### [Excerpt]
____________

It is known that the fractional discrete operator

$${\delta }_x^{{\gamma }_1}{p}_{i,j,k}^{n+1}:=\frac{1}{h_x^{{\gamma }_1}}\sum _{s=0}^{i+1}{g}_{{\gamma }_1,s}{p}_{i+1,j,k}^{n+1},$$

(11)

provides an $\mathcal{O}\left(h_x\right)$ approximation to the Grünwald–Letnikov shifted fractional derivative of order ${\gamma }_1$ [20]. Similarly, the discrete operators

$${\delta }_y^{{\gamma }_2}{p}_{i,j,k}^{n+1}:=\frac{1}{h_y^{{\gamma }_2}}\sum _{s=0}^{j+1}{g}_{{\gamma }_2,s}{p}_{i,j+1,k}^{n+1},{\delta }_z^{{\gamma }_3}{p}_{i,j,k}^{n+1}:=\frac{1}{h_z^{{\gamma }_3}}\sum _{s=0}^{k+1}{g}_{{\gamma }_3,s}{p}_{i,j,k+1}^{n+1},$$

(12)

____________

### [Records for processing]
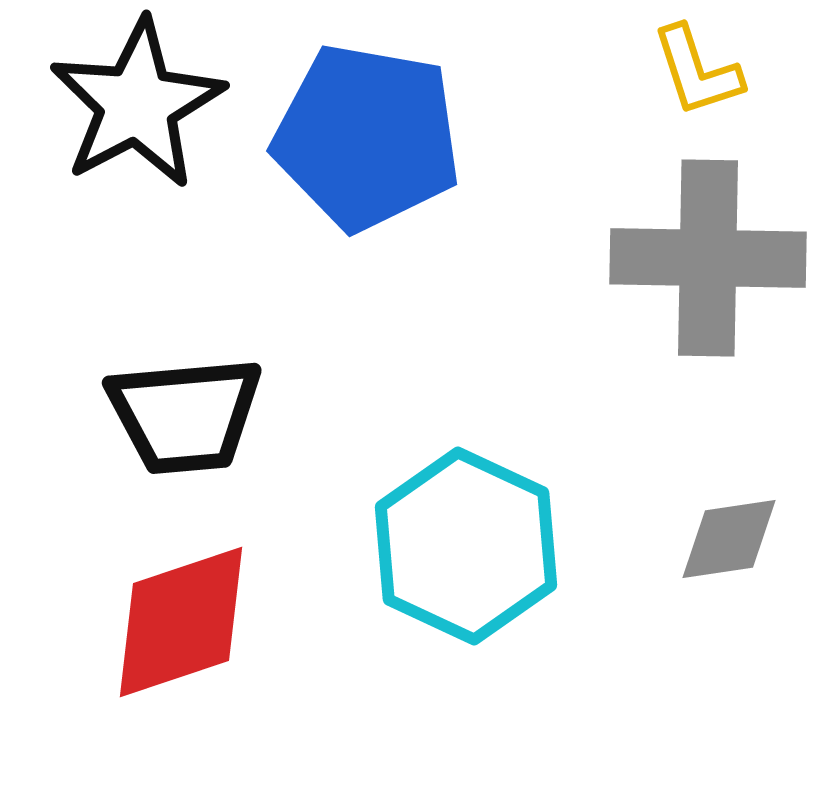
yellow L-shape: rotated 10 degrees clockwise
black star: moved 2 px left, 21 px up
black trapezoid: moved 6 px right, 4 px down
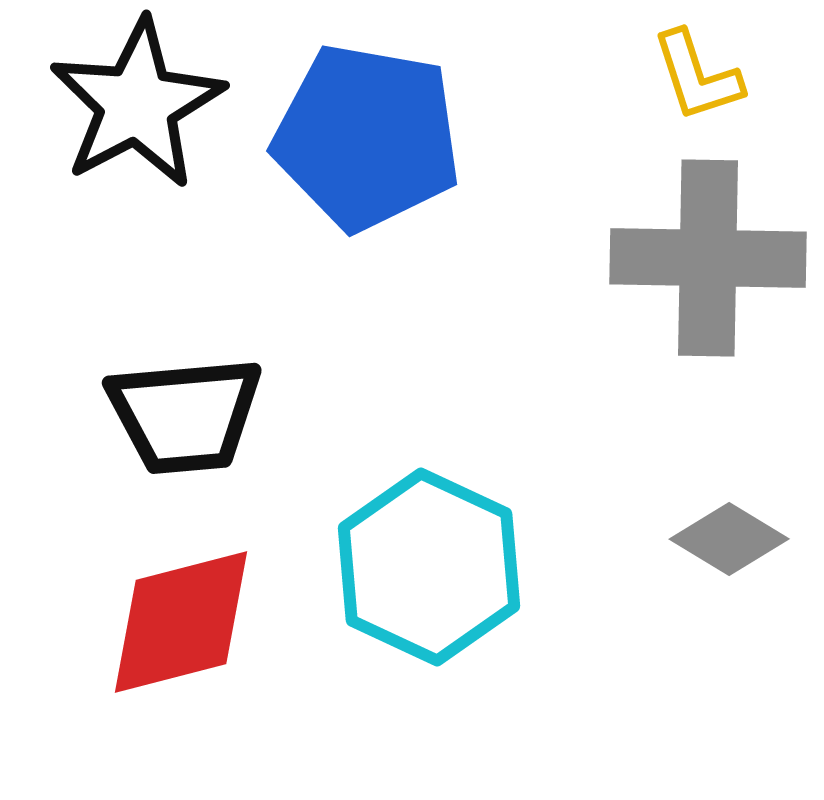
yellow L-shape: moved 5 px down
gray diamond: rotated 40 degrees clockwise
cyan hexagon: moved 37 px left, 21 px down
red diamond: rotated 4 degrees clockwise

____________

### [Complete the following]
A – Return the lines of the listing from the line with "yellow L-shape: moved 5 px down" through the last line of the listing, unchanged.
B – Supply the next part of the excerpt on discrete operators for fractional derivatives, starting where it stops.
The listing has no connection to the excerpt on fractional discrete operators.

### [Solved tasks]
A –
yellow L-shape: moved 5 px down
gray diamond: rotated 40 degrees clockwise
cyan hexagon: moved 37 px left, 21 px down
red diamond: rotated 4 degrees clockwise

B –
provide, respectively, $\mathcal{O}\left(h_y\right)$ and $\mathcal{O}\left(h_z\right)$ approximations to the Grünwald–Letnikov shifted fractional derivatives of order ${\gamma }_2$ and ${\gamma }_3$. Using such operators, the implicit difference scheme in (10) can be rewritten in a more compact form, as

$$(1-K_x\tau {\delta }_x^{{\gamma }_1}-K_y\tau {\delta }_y^{{\gamma }_2}-K_z\tau {\delta }_z^{{\gamma }_3})p_{i,1,k}^{n+1}=p_{i,j,k}^n+\tau f_{i,j,k}^n,$$

(13)

Note that, evaluating $f_{i,j,k}^n$ on the right-hand side at time $t_n$, makes the case simpler when f depends on p, which is when the fPDE is a reaction–diffusion rather than a diffusion equation. In Section 3, we will show that this scheme is characterized by a local truncation error of the order $\mathcal{O}\left(\tau \right)+\mathcal{O}\left(h_x\right)+\mathcal{O}\left(h_y\right)+\mathcal{O}\left(h_z\right)$, and it is unconditionally stable. However, adopting suitable strategies, we have been able to improve such orders, attaining the order $\mathcal{O}\left(\tau \right)+\mathcal{O}\left(h_x^2\right)+\mathcal{O}\left(h_y^2\right)+\mathcal{O}\left(h_z^2\right)$.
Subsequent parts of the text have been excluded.